• AIM OF THE EXERCISE
Your response should be the complete listing, copied exactly.

• MATERIALS PROVIDED
══════════

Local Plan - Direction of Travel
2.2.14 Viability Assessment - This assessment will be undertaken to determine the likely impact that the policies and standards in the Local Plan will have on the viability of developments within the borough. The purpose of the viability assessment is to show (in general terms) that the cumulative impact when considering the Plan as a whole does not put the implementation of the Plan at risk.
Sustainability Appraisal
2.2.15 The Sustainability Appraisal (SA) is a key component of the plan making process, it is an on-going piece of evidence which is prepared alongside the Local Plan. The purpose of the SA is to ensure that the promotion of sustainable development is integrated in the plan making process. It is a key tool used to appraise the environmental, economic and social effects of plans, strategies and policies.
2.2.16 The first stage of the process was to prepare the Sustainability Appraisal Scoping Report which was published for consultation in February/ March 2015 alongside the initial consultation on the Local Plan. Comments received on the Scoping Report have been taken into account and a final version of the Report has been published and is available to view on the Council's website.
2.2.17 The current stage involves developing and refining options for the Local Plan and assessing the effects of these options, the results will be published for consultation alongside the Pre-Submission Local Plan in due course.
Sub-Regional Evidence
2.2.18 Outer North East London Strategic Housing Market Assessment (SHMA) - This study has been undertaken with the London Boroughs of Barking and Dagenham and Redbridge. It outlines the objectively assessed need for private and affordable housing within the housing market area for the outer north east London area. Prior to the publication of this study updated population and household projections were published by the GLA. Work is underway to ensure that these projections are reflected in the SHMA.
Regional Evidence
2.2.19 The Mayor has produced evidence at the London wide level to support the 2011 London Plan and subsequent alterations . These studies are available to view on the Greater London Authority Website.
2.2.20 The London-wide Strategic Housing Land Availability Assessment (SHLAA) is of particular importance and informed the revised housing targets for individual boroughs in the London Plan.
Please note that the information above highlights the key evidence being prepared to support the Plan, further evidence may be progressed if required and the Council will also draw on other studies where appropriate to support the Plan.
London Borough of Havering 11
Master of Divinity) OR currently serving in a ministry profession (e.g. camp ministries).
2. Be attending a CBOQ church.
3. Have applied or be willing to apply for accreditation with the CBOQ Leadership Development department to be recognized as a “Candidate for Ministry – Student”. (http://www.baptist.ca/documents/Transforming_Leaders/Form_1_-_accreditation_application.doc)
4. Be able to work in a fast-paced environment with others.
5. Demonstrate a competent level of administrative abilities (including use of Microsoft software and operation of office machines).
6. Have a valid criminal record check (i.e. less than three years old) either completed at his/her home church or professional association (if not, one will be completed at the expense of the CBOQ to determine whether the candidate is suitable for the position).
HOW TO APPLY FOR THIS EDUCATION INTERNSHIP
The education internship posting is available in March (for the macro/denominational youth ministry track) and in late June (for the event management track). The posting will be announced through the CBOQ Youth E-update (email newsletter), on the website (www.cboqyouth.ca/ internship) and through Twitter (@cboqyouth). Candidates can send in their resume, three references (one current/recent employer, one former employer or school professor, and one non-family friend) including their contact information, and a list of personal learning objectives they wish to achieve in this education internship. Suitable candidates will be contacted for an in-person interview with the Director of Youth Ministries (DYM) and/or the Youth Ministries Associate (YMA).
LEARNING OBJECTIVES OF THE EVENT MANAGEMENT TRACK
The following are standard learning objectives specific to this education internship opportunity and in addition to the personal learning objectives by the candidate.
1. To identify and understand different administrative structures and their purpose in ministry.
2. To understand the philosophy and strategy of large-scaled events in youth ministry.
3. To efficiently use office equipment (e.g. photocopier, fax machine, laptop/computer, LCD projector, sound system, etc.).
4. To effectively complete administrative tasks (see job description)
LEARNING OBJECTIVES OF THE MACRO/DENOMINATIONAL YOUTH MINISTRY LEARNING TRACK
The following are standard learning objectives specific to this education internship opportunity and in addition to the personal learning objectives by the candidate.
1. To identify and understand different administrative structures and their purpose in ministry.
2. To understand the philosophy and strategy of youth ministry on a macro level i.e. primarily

══════════

• ANSWER FOR THIS EXERCISE
Local Plan - Direction of Travel
2.2.14 Viability Assessment - This assessment will be undertaken to determine the likely impact that the policies and standards in the Local Plan will have on the viability of developments within the borough. The purpose of the viability assessment is to show (in general terms) that the cumulative impact when considering the Plan as a whole does not put the implementation of the Plan at risk.
Sustainability Appraisal
2.2.15 The Sustainability Appraisal (SA) is a key component of the plan making process, it is an on-going piece of evidence which is prepared alongside the Local Plan. The purpose of the SA is to ensure that the promotion of sustainable development is integrated in the plan making process. It is a key tool used to appraise the environmental, economic and social effects of plans, strategies and policies.
2.2.16 The first stage of the process was to prepare the Sustainability Appraisal Scoping Report which was published for consultation in February/ March 2015 alongside the initial consultation on the Local Plan. Comments received on the Scoping Report have been taken into account and a final version of the Report has been published and is available to view on the Council's website.
2.2.17 The current stage involves developing and refining options for the Local Plan and assessing the effects of these options, the results will be published for consultation alongside the Pre-Submission Local Plan in due course.
Sub-Regional Evidence
2.2.18 Outer North East London Strategic Housing Market Assessment (SHMA) - This study has been undertaken with the London Boroughs of Barking and Dagenham and Redbridge. It outlines the objectively assessed need for private and affordable housing within the housing market area for the outer north east London area. Prior to the publication of this study updated population and household projections were published by the GLA. Work is underway to ensure that these projections are reflected in the SHMA.
Regional Evidence
2.2.19 The Mayor has produced evidence at the London wide level to support the 2011 London Plan and subsequent alterations . These studies are available to view on the Greater London Authority Website.
2.2.20 The London-wide Strategic Housing Land Availability Assessment (SHLAA) is of particular importance and informed the revised housing targets for individual boroughs in the London Plan.
Please note that the information above highlights the key evidence being prepared to support the Plan, further evidence may be progressed if required and the Council will also draw on other studies where appropriate to support the Plan.
London Borough of Havering 11
Master of Divinity) OR currently serving in a ministry profession (e.g. camp ministries).
2. Be attending a CBOQ church.
3. Have applied or be willing to apply for accreditation with the CBOQ Leadership Development department to be recognized as a “Candidate for Ministry – Student”. (http://www.baptist.ca/documents/Transforming_Leaders/Form_1_-_accreditation_application.doc)
4. Be able to work in a fast-paced environment with others.
5. Demonstrate a competent level of administrative abilities (including use of Microsoft software and operation of office machines).
6. Have a valid criminal record check (i.e. less than three years old) either completed at his/her home church or professional association (if not, one will be completed at the expense of the CBOQ to determine whether the candidate is suitable for the position).
HOW TO APPLY FOR THIS EDUCATION INTERNSHIP
The education internship posting is available in March (for the macro/denominational youth ministry track) and in late June (for the event management track). The posting will be announced through the CBOQ Youth E-update (email newsletter), on the website (www.cboqyouth.ca/ internship) and through Twitter (@cboqyouth). Candidates can send in their resume, three references (one current/recent employer, one former employer or school professor, and one non-family friend) including their contact information, and a list of personal learning objectives they wish to achieve in this education internship. Suitable candidates will be contacted for an in-person interview with the Director of Youth Ministries (DYM) and/or the Youth Ministries Associate (YMA).
LEARNING OBJECTIVES OF THE EVENT MANAGEMENT TRACK
The following are standard learning objectives specific to this education internship opportunity and in addition to the personal learning objectives by the candidate.
1. To identify and understand different administrative structures and their purpose in ministry.
2. To understand the philosophy and strategy of large-scaled events in youth ministry.
3. To efficiently use office equipment (e.g. photocopier, fax machine, laptop/computer, LCD projector, sound system, etc.).
4. To effectively complete administrative tasks (see job description)
LEARNING OBJECTIVES OF THE MACRO/DENOMINATIONAL YOUTH MINISTRY LEARNING TRACK
The following are standard learning objectives specific to this education internship opportunity and in addition to the personal learning objectives by the candidate.
1. To identify and understand different administrative structures and their purpose in ministry.
2. To understand the philosophy and strategy of youth ministry on a macro level i.e. primarily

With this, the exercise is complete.